Comment by gwern

Comment by gwern 11 hours ago

> Note again that a residual connection is not just an arbitrary shortcut connection or skip connection (e.g., 1988)[LA88][SEG1-3] from one layer to another! No, its weight must be 1.0, like in the 1997 LSTM, or in the 1999 initialized LSTM, or the initialized Highway Net, or the ResNet. If the weight had some other arbitrary real value far from 1.0, then the vanishing/exploding gradient problem[VAN1] would raise its ugly head, unless it was under control by an initially open gate that learns when to keep or temporarily remove the connection's residual property, like in the 1999 initialized LSTM, or the initialized Highway Net.

After reading Lang & Witbrock 1988 https://gwern.net/doc/ai/nn/fully-connected/1988-lang.pdf I'm not sure how convincing I find this explanation.

imtringued 9 hours ago

For residual networks with an infinite number of layers it is absolutely correct. For a residual network with finite layers, you can get away with any non zero constant weight as long as the weight chosen appropriately for the fixed network depth. The problem is simply c^n gives you very big or very small numbers for large n and large deviations from 1.

Now let me address the other possibility that you are talking about: what if residual connections aren't necessary? What if there is another way? What are the criteria necessary to avoid exploding or vanishing gradient or slow learning in the absence of both?

For that we need to first know why residual connections work. There is no way around calculating the back propagation formula by hand, but there is an easy trick to make it simple. We don't care about the number of parameters in the network, we only care about the flow of the gradient. So just have a single input and output with hidden size 1 and two hidden layers.

Each layer has a bias and a single weight and an activation function.

Let's assume you initialize each weight and bias with zero. The forward pass returns zero for any input and the gradient is zero. In this artificial scenario the gradient starts vanished and stays vanished. The reason is pretty obvious when you apply back propagation. The second layer clips the gradient of the first layer. If there was a single layer, the gradient would be non zero and yield a non zero gradient, rescuing the network out of the vanishing gradient.

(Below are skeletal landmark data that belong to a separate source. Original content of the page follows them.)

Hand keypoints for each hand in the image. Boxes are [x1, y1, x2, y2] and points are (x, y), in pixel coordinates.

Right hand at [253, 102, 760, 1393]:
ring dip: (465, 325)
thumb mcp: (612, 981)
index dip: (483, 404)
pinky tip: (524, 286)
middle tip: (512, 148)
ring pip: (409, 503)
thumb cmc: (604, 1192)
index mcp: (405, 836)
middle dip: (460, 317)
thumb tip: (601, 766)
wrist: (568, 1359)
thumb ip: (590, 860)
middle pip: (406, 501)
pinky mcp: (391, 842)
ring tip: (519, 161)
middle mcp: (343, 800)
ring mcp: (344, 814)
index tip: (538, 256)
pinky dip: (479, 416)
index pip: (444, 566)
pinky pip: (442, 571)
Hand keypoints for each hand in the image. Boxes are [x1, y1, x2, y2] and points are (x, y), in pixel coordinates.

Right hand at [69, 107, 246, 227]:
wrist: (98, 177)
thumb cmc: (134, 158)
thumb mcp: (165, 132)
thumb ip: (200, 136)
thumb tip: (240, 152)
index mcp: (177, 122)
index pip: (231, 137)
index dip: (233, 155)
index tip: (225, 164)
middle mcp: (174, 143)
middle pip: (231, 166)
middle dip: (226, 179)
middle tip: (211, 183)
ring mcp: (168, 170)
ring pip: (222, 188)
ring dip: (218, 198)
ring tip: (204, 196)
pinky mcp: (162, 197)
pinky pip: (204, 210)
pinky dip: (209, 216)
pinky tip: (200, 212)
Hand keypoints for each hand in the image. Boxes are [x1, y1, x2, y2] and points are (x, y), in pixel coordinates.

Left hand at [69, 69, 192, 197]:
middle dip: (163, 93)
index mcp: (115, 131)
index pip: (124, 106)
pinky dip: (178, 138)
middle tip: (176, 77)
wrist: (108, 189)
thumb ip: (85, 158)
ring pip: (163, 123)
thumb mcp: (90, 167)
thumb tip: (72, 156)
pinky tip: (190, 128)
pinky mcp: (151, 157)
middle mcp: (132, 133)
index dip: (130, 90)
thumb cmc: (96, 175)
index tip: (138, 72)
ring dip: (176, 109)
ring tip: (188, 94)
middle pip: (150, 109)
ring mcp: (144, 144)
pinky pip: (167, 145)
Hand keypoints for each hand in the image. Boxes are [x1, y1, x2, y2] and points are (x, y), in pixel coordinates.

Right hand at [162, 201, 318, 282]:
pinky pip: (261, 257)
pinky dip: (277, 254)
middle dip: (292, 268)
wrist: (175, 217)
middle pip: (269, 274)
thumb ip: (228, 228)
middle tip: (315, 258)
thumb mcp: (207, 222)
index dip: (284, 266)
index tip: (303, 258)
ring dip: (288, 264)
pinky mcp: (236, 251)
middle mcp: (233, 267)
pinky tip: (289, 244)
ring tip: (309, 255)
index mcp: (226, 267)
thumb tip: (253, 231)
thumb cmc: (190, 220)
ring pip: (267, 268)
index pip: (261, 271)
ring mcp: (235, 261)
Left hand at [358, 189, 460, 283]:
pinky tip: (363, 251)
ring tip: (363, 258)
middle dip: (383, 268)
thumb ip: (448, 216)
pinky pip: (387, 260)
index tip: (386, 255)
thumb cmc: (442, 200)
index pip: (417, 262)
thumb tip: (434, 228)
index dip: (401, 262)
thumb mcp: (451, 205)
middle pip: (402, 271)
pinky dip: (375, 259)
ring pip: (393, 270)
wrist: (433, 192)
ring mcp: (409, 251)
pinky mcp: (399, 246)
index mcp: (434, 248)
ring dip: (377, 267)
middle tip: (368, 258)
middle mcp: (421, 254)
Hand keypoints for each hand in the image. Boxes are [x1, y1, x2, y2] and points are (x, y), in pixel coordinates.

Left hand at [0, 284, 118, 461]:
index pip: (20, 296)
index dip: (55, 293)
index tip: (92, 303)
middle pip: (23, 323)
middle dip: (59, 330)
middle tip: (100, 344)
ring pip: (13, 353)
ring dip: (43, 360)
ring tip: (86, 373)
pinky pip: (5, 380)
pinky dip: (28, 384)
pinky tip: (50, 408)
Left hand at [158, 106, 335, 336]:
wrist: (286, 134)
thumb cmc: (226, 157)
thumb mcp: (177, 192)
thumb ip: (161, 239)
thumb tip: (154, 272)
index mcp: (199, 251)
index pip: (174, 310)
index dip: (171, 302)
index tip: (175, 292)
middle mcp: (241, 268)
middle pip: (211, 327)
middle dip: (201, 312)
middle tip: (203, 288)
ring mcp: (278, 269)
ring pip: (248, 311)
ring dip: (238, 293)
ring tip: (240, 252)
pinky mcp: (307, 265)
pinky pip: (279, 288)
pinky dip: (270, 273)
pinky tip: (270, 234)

Now what if you add residual connections? The forward pass stays the same, but the backward pass changes for two layers and beyond. The gradient for the second layer consists of just the second layer activation function multiplied by the first layer activation of the forward pass. The first layer gradient consists of the second layer gradient where the first layer activation is substituted by the gradient of the first layer but because it is a residual net, you also add the gradient of just the first layer.

In other words, the first layer is trained independently of the layers that come after it, but also gets feedback from higher layers on top. This allows it to become non zero, which then lets the second layer become non zero, which lets the third be non zero and so on.

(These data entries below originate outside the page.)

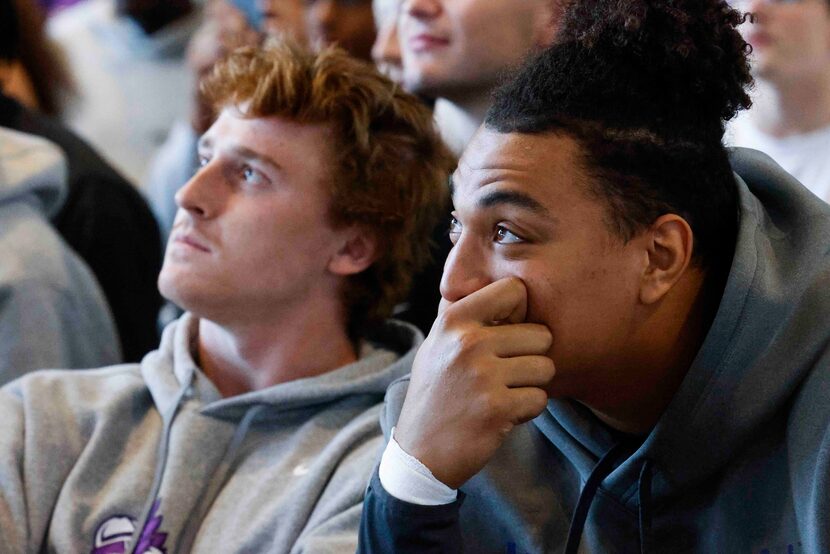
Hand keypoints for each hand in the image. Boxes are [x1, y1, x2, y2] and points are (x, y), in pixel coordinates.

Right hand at [395, 277, 554, 489]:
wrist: (420, 454)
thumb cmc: (435, 394)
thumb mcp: (437, 344)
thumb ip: (468, 316)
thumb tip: (508, 289)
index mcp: (454, 320)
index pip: (514, 290)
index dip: (520, 313)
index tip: (509, 333)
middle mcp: (468, 342)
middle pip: (541, 334)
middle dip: (531, 357)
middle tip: (507, 374)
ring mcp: (483, 376)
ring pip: (546, 368)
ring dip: (532, 385)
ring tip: (505, 393)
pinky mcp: (497, 408)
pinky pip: (540, 399)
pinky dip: (528, 410)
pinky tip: (503, 414)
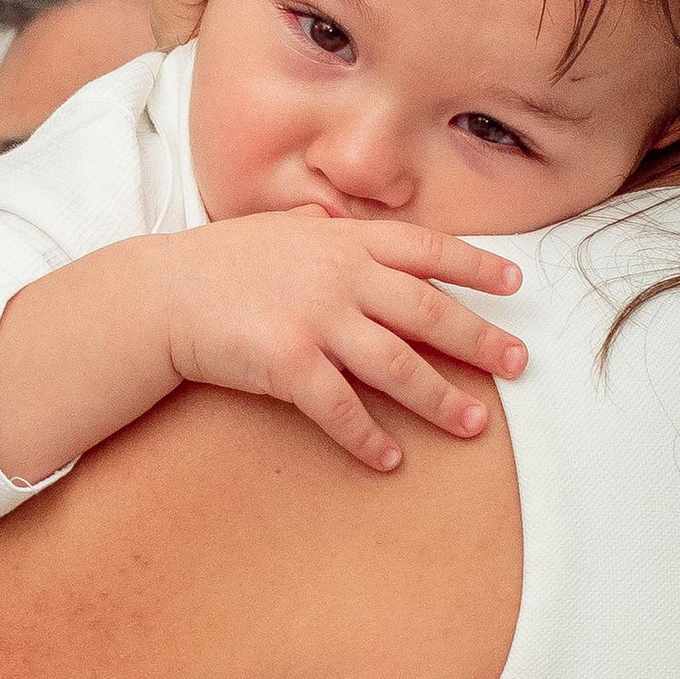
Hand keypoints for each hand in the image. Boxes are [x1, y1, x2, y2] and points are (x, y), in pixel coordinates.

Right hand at [159, 213, 526, 472]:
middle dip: (481, 340)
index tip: (517, 285)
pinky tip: (391, 460)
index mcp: (344, 241)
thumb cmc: (217, 264)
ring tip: (475, 423)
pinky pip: (341, 409)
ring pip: (398, 366)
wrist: (160, 295)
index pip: (427, 250)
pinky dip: (369, 438)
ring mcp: (315, 320)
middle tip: (519, 364)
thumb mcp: (275, 231)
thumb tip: (337, 218)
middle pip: (429, 313)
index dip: (476, 268)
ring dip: (441, 399)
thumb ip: (316, 228)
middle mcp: (339, 276)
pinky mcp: (288, 364)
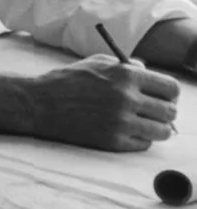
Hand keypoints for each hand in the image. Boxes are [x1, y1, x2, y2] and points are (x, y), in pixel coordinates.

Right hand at [21, 57, 178, 151]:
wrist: (37, 104)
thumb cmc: (66, 81)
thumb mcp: (97, 63)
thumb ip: (128, 67)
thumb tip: (151, 74)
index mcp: (126, 75)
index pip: (171, 88)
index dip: (170, 94)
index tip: (163, 97)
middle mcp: (126, 98)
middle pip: (170, 111)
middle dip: (164, 112)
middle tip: (153, 113)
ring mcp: (120, 122)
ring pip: (162, 131)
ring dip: (156, 129)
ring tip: (143, 124)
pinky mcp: (112, 141)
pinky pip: (143, 144)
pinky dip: (139, 139)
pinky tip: (126, 132)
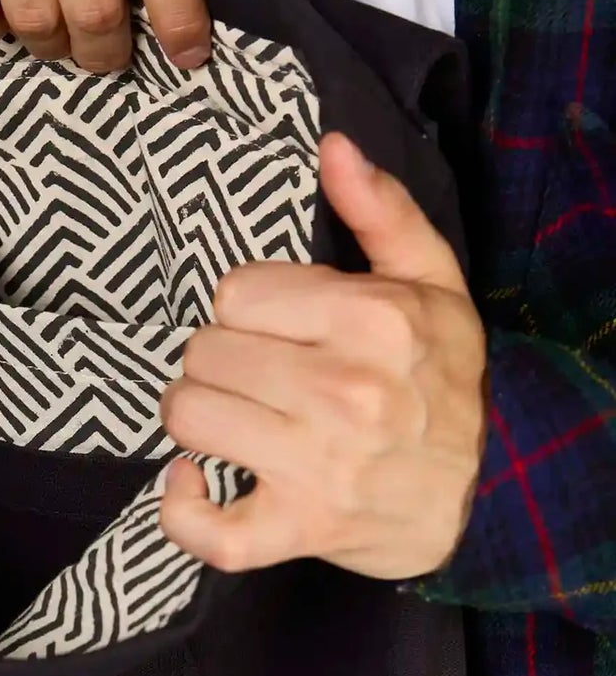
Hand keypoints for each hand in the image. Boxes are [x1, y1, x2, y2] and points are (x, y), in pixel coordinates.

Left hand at [158, 134, 487, 580]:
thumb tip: (332, 146)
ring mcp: (319, 465)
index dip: (247, 306)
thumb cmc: (445, 378)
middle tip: (260, 373)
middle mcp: (344, 390)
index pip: (235, 291)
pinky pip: (209, 529)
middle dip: (222, 357)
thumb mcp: (433, 281)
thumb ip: (382, 209)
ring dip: (200, 415)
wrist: (491, 487)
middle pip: (204, 350)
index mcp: (371, 319)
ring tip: (236, 416)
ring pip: (188, 415)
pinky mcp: (300, 527)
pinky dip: (184, 510)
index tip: (279, 326)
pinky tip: (192, 479)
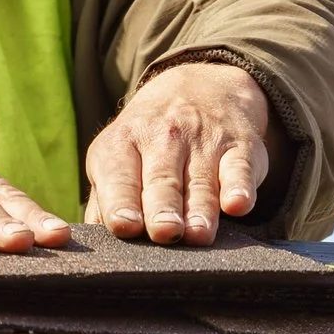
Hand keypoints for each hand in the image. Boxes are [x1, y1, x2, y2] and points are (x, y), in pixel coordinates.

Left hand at [86, 63, 281, 245]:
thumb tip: (93, 245)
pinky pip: (240, 168)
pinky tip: (239, 204)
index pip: (120, 176)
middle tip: (164, 232)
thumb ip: (104, 202)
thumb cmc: (149, 143)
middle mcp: (163, 137)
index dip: (121, 202)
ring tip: (199, 234)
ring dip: (201, 209)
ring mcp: (204, 140)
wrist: (202, 87)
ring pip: (201, 181)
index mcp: (123, 143)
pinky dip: (240, 187)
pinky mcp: (240, 147)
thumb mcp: (118, 158)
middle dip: (162, 207)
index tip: (125, 226)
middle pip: (161, 179)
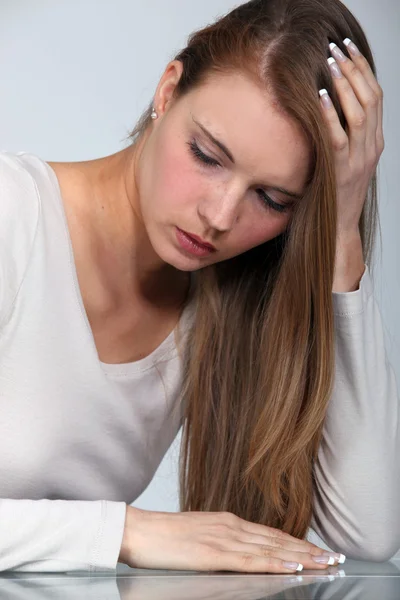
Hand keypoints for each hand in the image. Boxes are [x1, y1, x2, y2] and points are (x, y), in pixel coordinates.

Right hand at [119, 506, 343, 572]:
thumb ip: (222, 542)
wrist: (139, 530)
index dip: (297, 543)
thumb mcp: (199, 536)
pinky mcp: (214, 553)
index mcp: (228, 522)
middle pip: (278, 539)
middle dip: (308, 550)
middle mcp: (231, 526)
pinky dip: (275, 562)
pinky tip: (291, 566)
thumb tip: (240, 554)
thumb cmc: (164, 537)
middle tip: (335, 558)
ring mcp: (224, 538)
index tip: (318, 550)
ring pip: (271, 548)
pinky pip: (250, 560)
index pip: (271, 534)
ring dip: (301, 556)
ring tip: (325, 563)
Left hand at [319, 38, 383, 236]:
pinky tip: (320, 96)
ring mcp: (359, 160)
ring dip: (344, 85)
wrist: (339, 228)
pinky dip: (330, 114)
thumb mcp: (345, 160)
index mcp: (375, 142)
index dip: (363, 70)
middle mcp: (372, 147)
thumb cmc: (336, 194)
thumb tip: (326, 106)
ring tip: (329, 64)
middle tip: (337, 49)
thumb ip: (344, 137)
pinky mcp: (341, 172)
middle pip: (371, 98)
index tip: (348, 49)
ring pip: (359, 113)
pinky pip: (338, 137)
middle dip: (354, 69)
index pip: (376, 97)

Since the degenerate case of a zero initialized network makes things easy to conceptualise, it should help you figure out what other ways there are to accomplish the same task.

For example, what if we apply the loss to every layer's output as a regularizer? That is essentially doing the same thing as a residual, but with skip connections that sum up the outputs. You could replace the sum with a weighted sum where the weights are not equal to 1.0.

But what if you don't want skip connections either, because they are too similar to residual networks? A residual network has one skip connection already and summing up in a different way is uninteresting. It is also too reliant on each layer being encouraged to produce an output that is matched against the label.

In other words, what if we wanted to let the inner layers not be subject to any correlation with the output data? You would need something that forces the gradients away from zero but also away from excessively high numbers. I.e. weight regularization or layer normalisation with a fixed non zero bias.

Predictive coding and especially batched predictive coding could also be a solution to this.

Predictive coding predicts the input of the next layer, so the only requirement is that the forward pass produces a non zero output. There is no requirement for the gradient to flow through the entire network.

Reply View 1 reply

gwern 5 hours ago

My point is more that Schmidhuber is saying that the gates or the initialization are the innovation solely because they produce well-behaved gradients, which is why Hochreiter's 1991 thing is where he starts and nothing before that counts. But it's not clear to me why we should define it like that when you can solve the gradient misbehavior other ways, which is why https://gwern.net/doc/ai/nn/fully-connected/1988-lang.pdf#pa... works and doesn't diverge: if I'm understanding them right, they did warmup, so the gradients don't explode or vanish. So why doesn't that count? They have shortcut layers and a solution to exploding/vanishing gradients and it works to solve their problem. Is it literally 'well, you didn't use a gate neuron or fancy initialization to train your shortcuts stably, therefore it doesn't count'? Such an argument seems carefully tailored to exclude all prior work...

Reply View | 0 replies

CamperBob2 9 hours ago

That's a cool paper. Super interesting to see how work was progressing at the time, when Convex was the machine everybody wanted on (or rather next to) their desks.

Reply View 0 replies